### TEXT PASSAGE
----------
No new mom leads a pampered life. However, a new day dawned with disposable diapers. They dispatched the cotton-diaper E-yew toilet-dunking moment to limbo, despite a few environmental holdouts.
Although Procter & Gamble debuted disposable diapers in 1961—just in time for my sister Peggy’s arrival—my mother spurned this new-fangled notion. In the brave new world of synthetics and plastics, Mom worshiped cotton. She was into “all natural.” Formula was verboten. Miss Bunny breastfed all her babies. After all, Dr. Leon made a reasonable argument for mother’s milk: 1) it’s healthier for baby; 2) reinforces bonding; 3) fits a fledgling family budget; and 4) “comes in cute containers.”
My oldest sister, a flower child of Earth Day 1970, stayed true to the cause. She used cotton diapers, much to my chagrin when I arrived for my nanny stint in the long, hot Mississippi summer of 1980. Pardon my French, but I didn’t know Jacques-sh- – about babies, much less their digestive tracts. Martha’s Little Missy was the first next-generation offspring.
My grandmother obsessed about schedules in the presence of newborns. I appreciated her fanaticism only when I discovered cable TV at my sister’s house. After a four-year boob-tube drought in college, my TV fix was due. My obsession was building that kid’s schedule around cable.
Sunrise: black-and-white heaven—unending re-runs of “Andy Griffith” and “I Love Lucy”
----------
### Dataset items
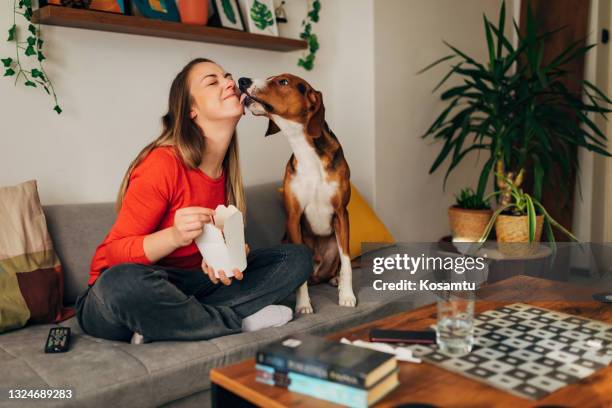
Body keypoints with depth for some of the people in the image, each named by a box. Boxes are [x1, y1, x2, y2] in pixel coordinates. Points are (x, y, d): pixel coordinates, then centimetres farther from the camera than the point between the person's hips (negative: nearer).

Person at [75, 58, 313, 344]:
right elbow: (115, 252, -14)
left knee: (298, 257, -3)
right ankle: (239, 320, -15)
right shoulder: (163, 164, -19)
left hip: (189, 282, 6)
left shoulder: (225, 169, 2)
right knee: (124, 282, -42)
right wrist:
----------
### INSTRUCTIONS
[a] Based on the passage about diapers, is each statement true? Answer yes or no for each and quote the words that settle it.
(i) Procter & Gamble introduced disposable diapers in 1961.
(ii) The narrator's mother fed her babies formula.
(iii) The narrator's oldest sister used disposable diapers.
[b] Write the next part of the passage about diapers, picking up after its final line.

### ANSWERS BELOW
[a]
(i) Yes: "Procter & Gamble debuted disposable diapers in 1961"
(ii) No: "Formula was verboten."
(iii) No: "She used cotton diapers"

[b]
Ten o’clock: the western roundup of John Wayne blockbusters
Noon: the news junkie’s whirl-around-the world with CNN from noon until 2:00
(Back in the day, CNN reporters reported a few facts, talked in complete sentences, voiced nary a Valley Gal upend lilt, and eschewed the dreaded “between you and I” preposition malfunction. The Big Gray Hair was Daniel Schorr, not Anderson Cooper, today’s king of emo-journalism.)
Two o’clock: idle surfing of current flicks and schlock
(When I first tuned in to televangelists Jim and Tammy Faye Bakker and their powder-blue set, I thought it was a “Saturday Night Live” skit. These moral-empty vessels collected the cash and family silver that North Carolina mee-maws schlepped clear across the state to bankroll Tammy Faye’s next mascara run. )
Changing The Little Missy’s diaper was convenient. She had the courtesy to be slightly pigeon-toed, which required tiny casts on her lower legs and feet. A bar connected the casts. Even in a temper tantrum, resistance was futile. No kicking possible! I lifted the bar, hence her legs, to snatch off the dirty diaper and then slide a clean one beneath her.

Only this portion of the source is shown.